____ The data

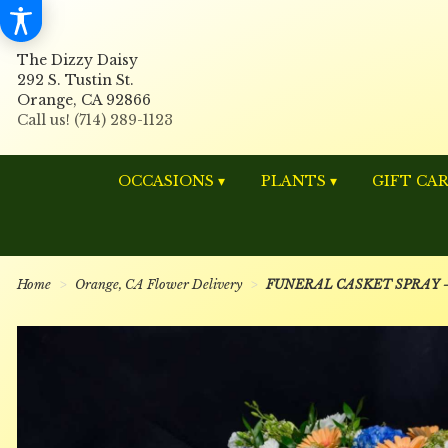
The Dizzy Daisy
292 S. Tustin St.
Orange, CA 92866
OCCASIONS ▾
PLANTS ▾
GIFT CA
Home
Orange, CA Flower Delivery
FUNERAL CASKET SPRAY - U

________

* **Your assignment**:
Using the data above, work out how many lines include the word "Orange" and give only that number.

* **Answer section**:
2